A legislação visa combater uma doença rara e congênita, caracterizada pela ausência ou redução de peroxissomas em células de órgãos vitais. A condição atinge frequentemente recém-nascidos e apresenta um elevado índice de mortalidade.
Medidas e parcerias previstas
O programa estabelece que o Estado do Rio poderá firmar convênios com a Fundação Oswaldo Cruz (Fiocruz) e outras instituições similares. O objetivo é viabilizar a produção de medicamentos e a realização de exames clínicos essenciais para o tratamento.
Além disso, a lei autoriza a cooperação técnica com os municípios fluminenses para garantir a execução das ações. O governo estadual também deverá promover campanhas anuais focadas na orientação e prevenção da patologia no âmbito do Sistema Único de Saúde (SUS).
Vetos e justificativas do Executivo
O Governo do Estado aplicou um veto parcial ao artigo 3º da proposta, que tornava obrigatórias avaliações médicas e exames laboratoriais periódicos. A decisão foi justificada pelo governador em exercício, desembargador Ricardo Couto.
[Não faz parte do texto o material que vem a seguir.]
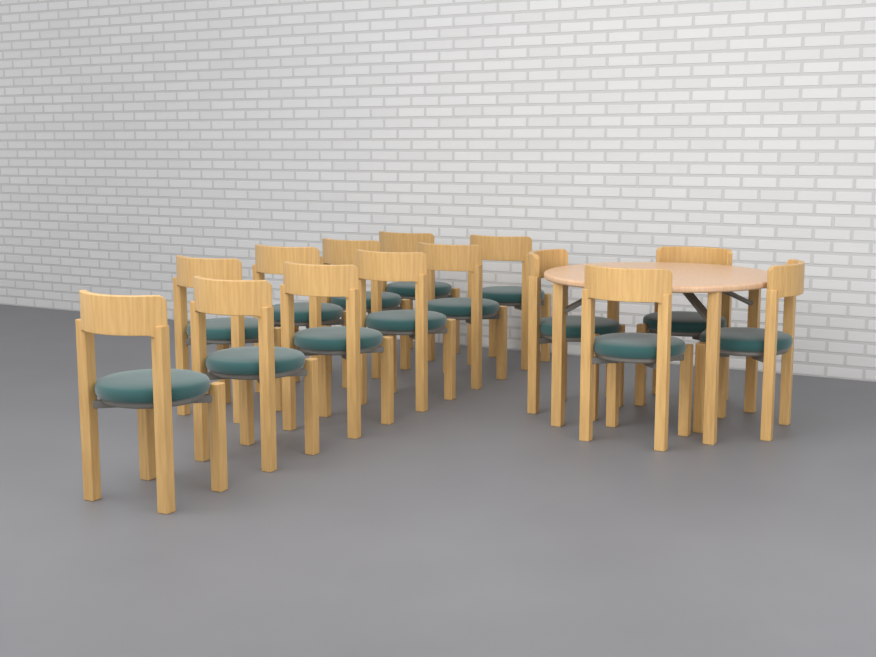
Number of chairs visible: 14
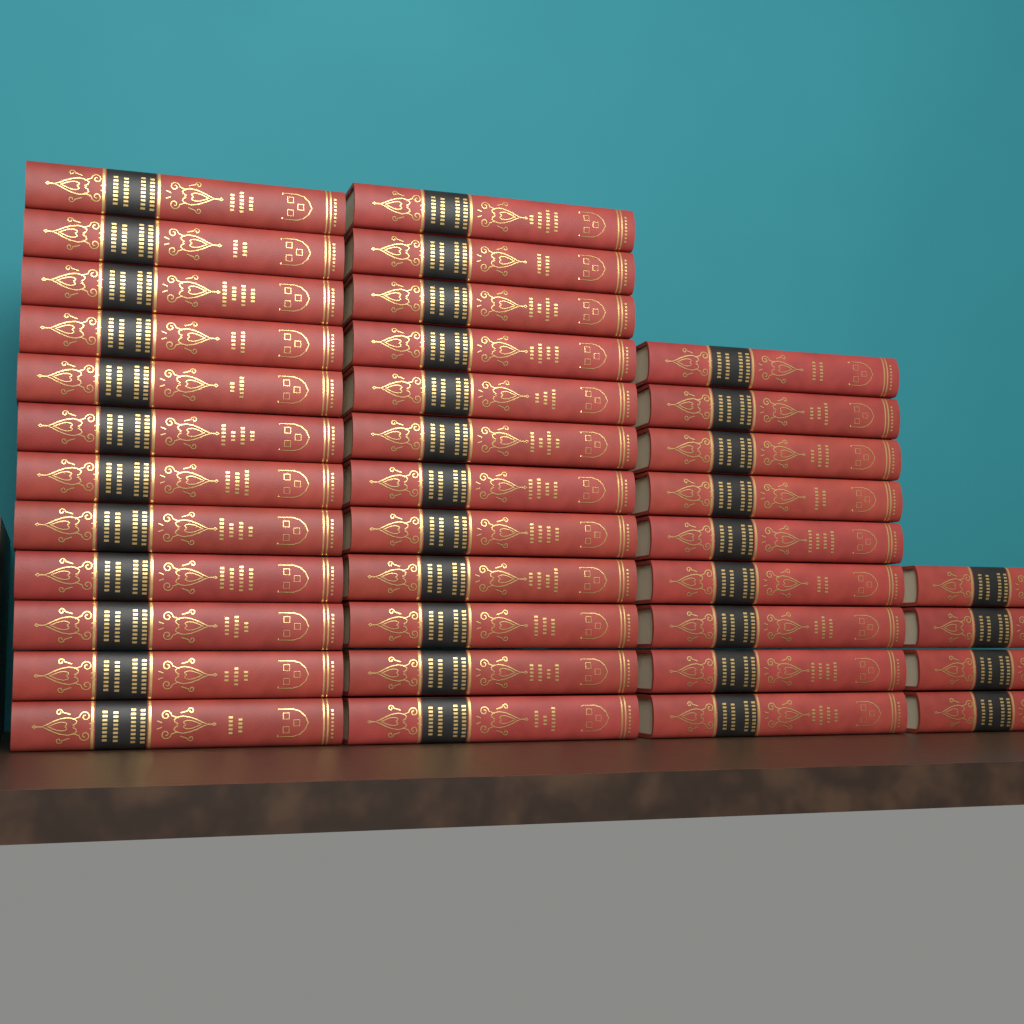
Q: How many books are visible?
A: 37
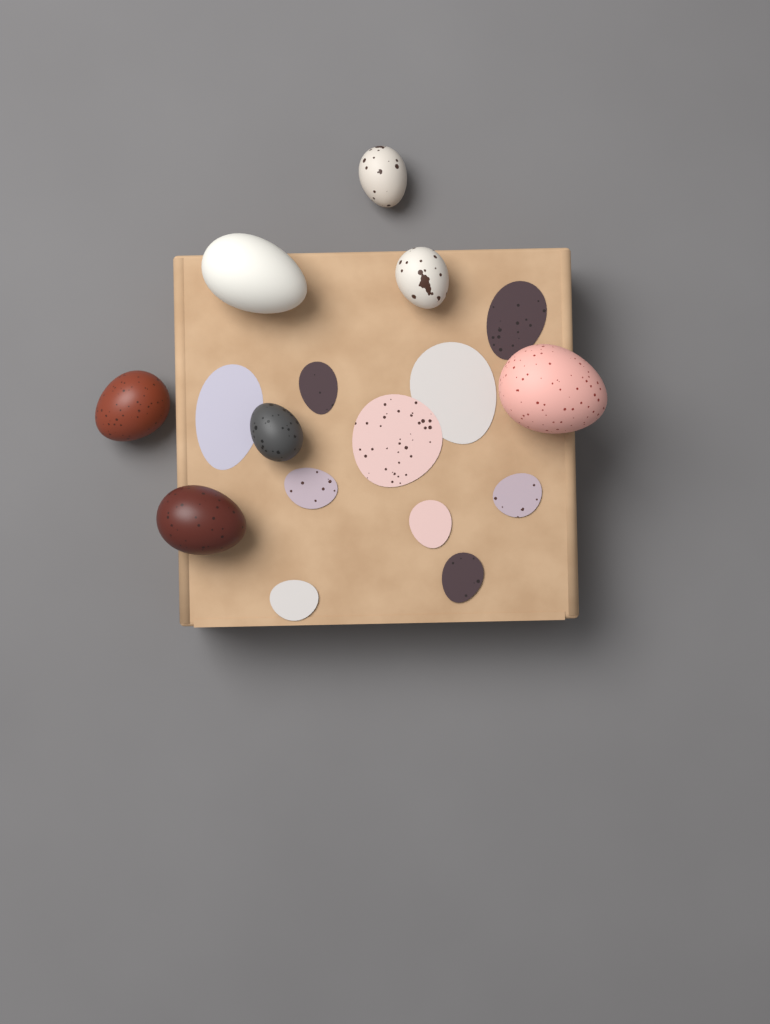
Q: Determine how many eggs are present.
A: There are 7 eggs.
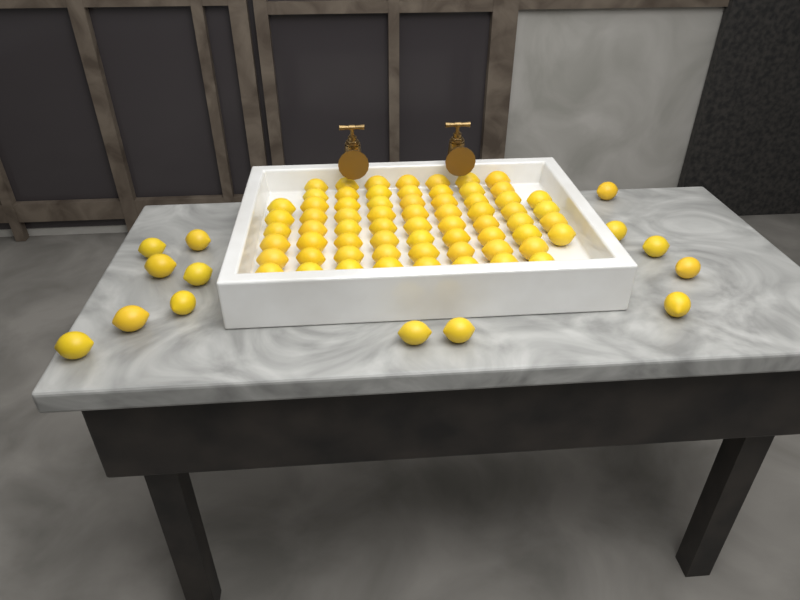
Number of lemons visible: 80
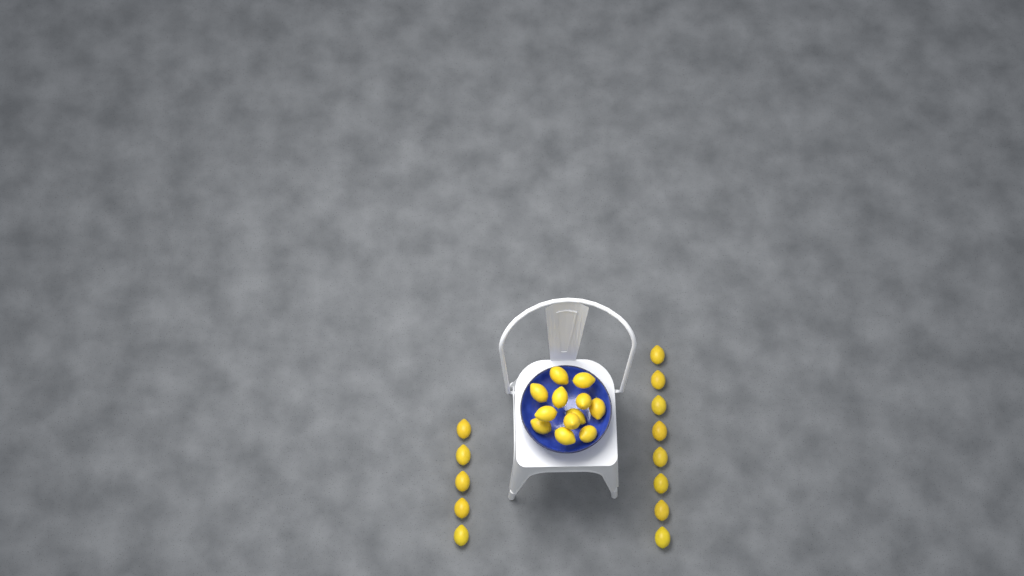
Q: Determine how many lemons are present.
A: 25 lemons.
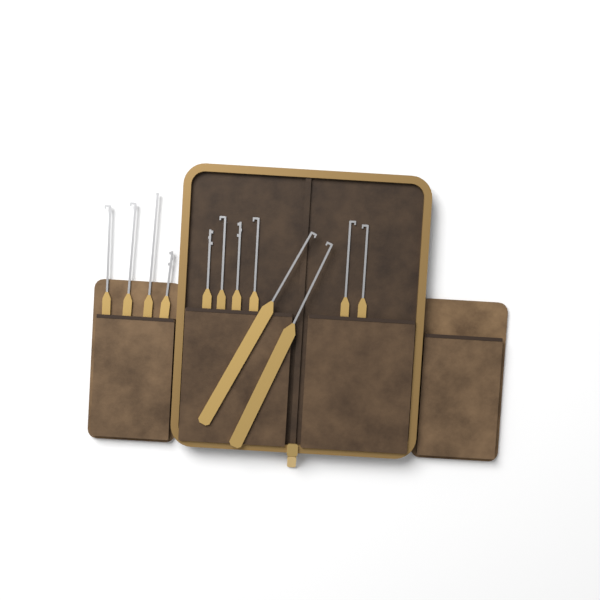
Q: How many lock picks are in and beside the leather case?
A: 12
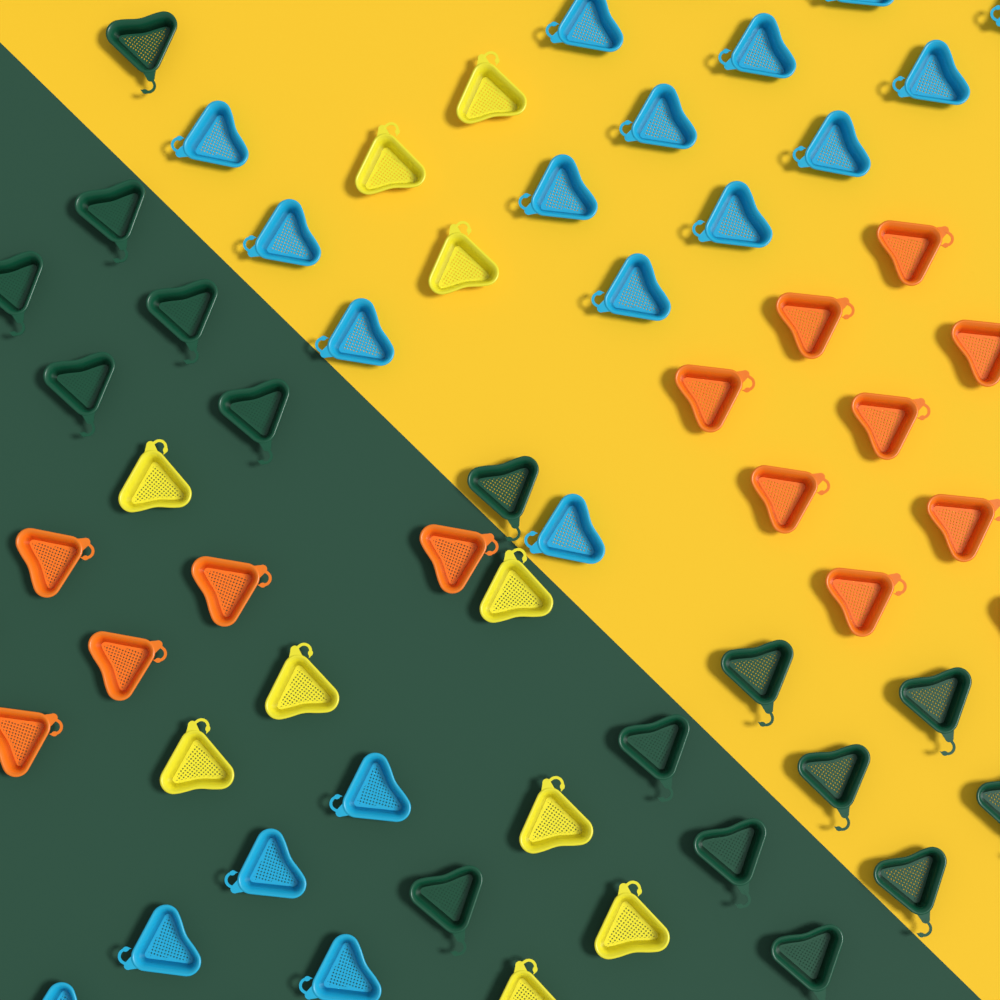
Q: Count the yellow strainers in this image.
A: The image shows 10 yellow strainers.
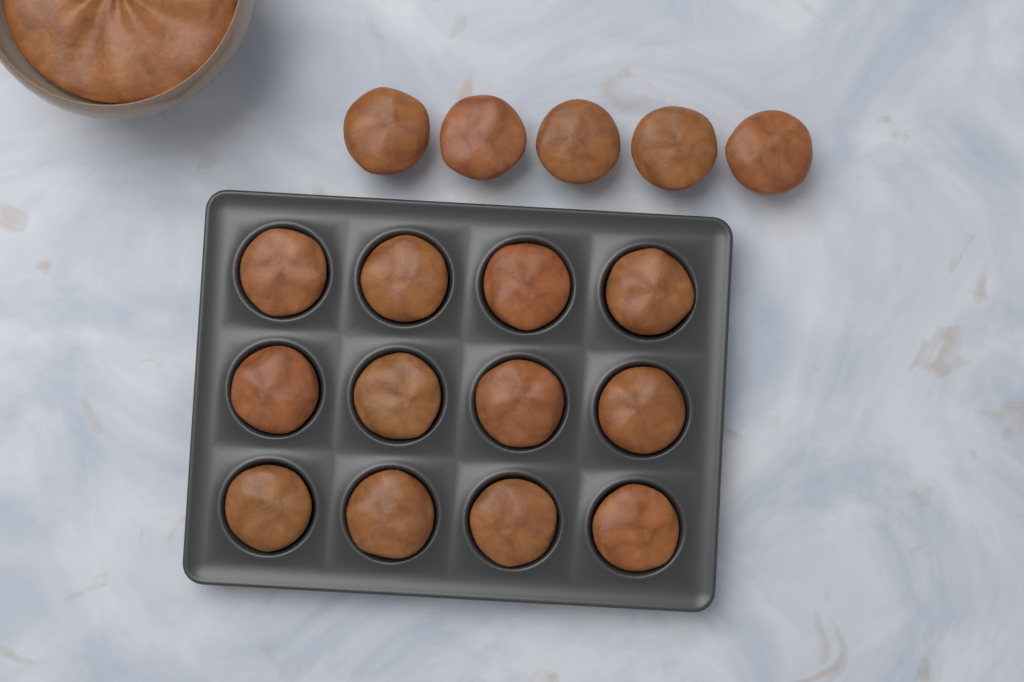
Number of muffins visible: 17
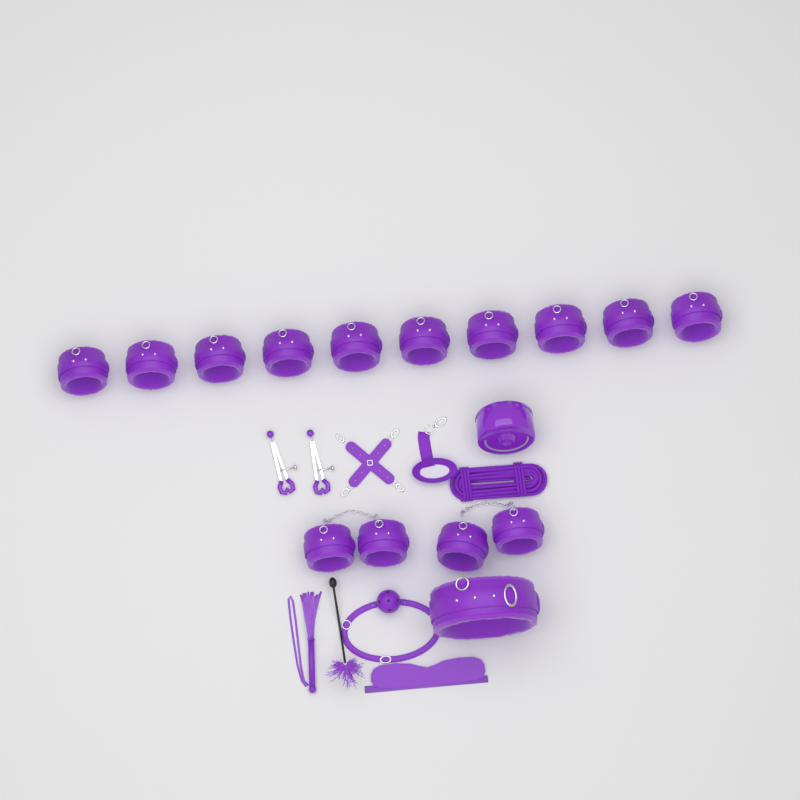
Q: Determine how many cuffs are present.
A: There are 14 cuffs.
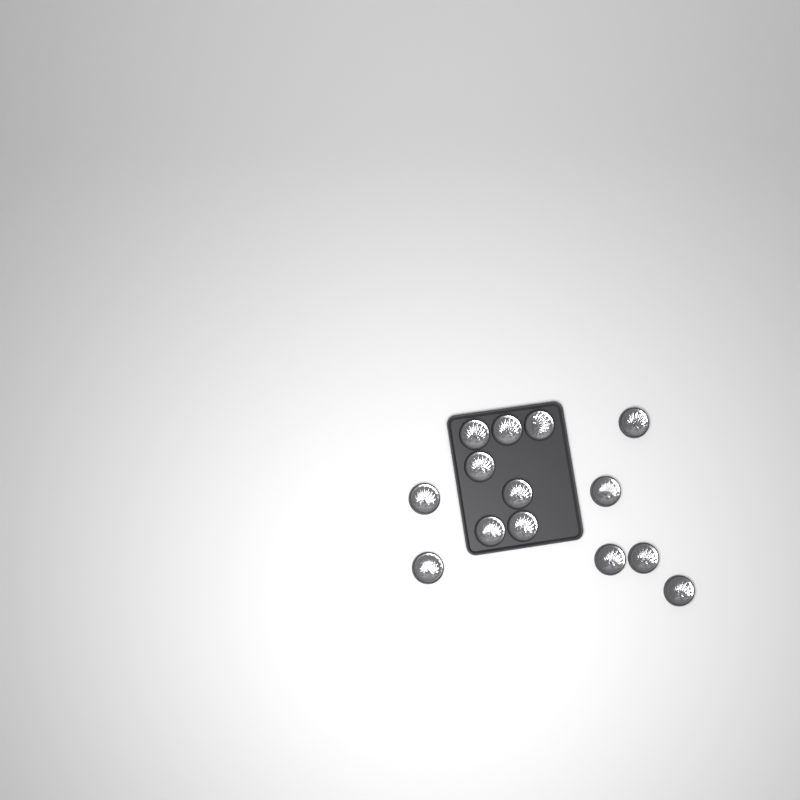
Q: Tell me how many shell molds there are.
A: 14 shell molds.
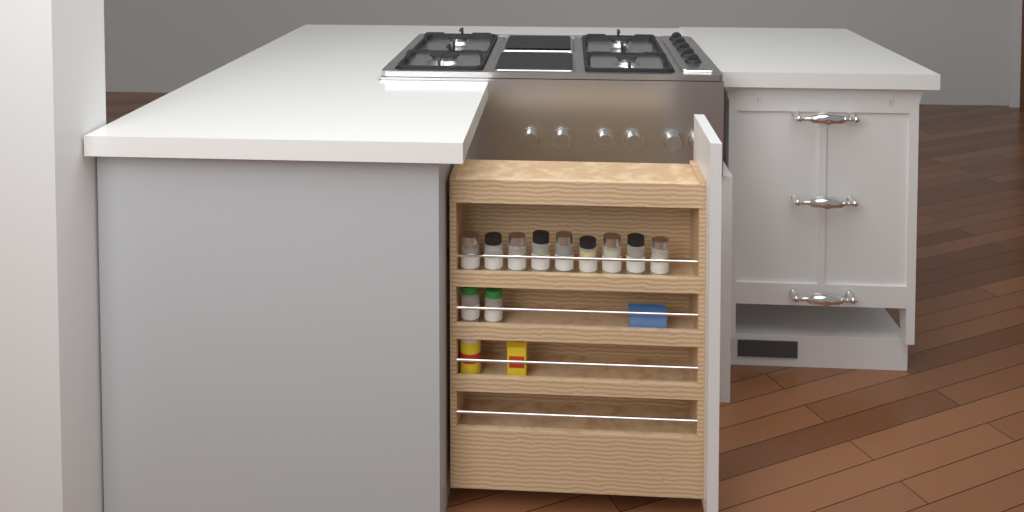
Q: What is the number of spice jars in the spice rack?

Segundo a argumentação oficial, embora a iniciativa do Legislativo seja louvável, a definição de condutas técnicas é competência exclusiva da Secretaria de Estado de Saúde (SES). A pasta reforçou que as ações devem estar integradas às estratégias assistenciais já existentes para o atendimento a doenças raras no Rio de Janeiro.
Perguntas Frequentes
O que é a Síndrome de Zellweger?
Trata-se de uma doença congênita rara marcada pela redução ou ausência de peroxissomas nas células do fígado, rins e cérebro.
Qual a importância do diagnóstico precoce?
O diagnóstico antecipado, realizado no período neonatal, pode viabilizar o tratamento da enfermidade e contribuir para a cura dos pacientes.
Como o programa será executado?
A norma prevê parcerias com a Fiocruz, cooperação com municípios e campanhas de orientação por meio do SUS, respeitando as competências da Secretaria de Estado de Saúde.